Please report every line of the data below that contains the word "books".

=== LISTED ENTRIES ===

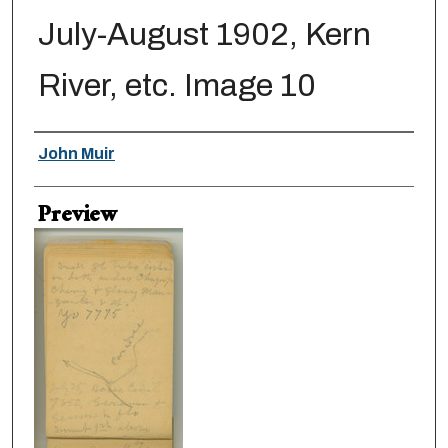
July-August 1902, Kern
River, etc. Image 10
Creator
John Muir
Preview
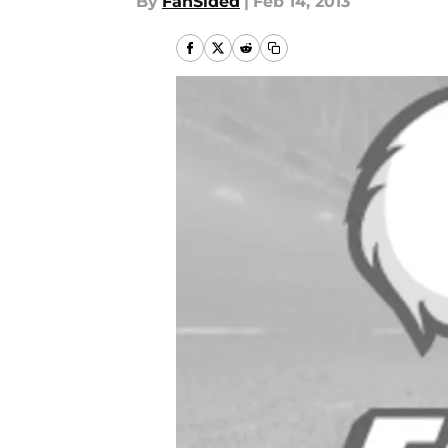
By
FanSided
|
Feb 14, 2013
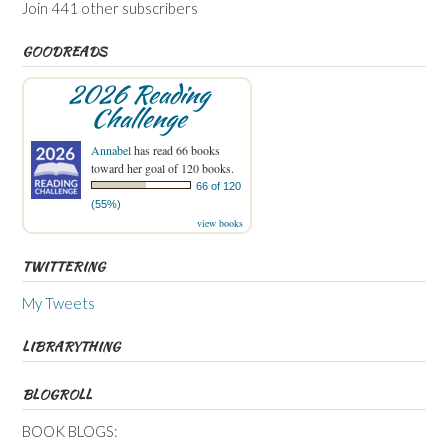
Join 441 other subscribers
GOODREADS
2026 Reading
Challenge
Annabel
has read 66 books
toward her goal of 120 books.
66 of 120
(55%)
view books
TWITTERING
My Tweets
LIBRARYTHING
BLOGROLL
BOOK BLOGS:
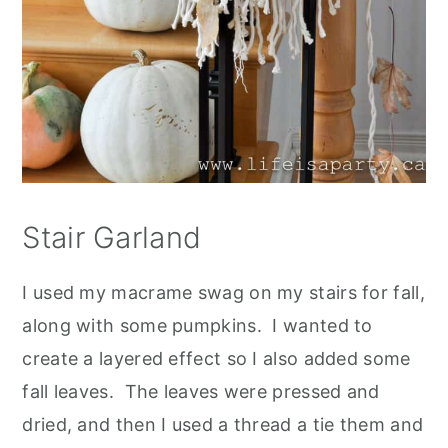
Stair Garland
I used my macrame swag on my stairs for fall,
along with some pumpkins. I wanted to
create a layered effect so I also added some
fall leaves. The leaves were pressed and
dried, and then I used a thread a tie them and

===

* _RESPONSE BELOW_
has read 66 books
toward her goal of 120 books.
view books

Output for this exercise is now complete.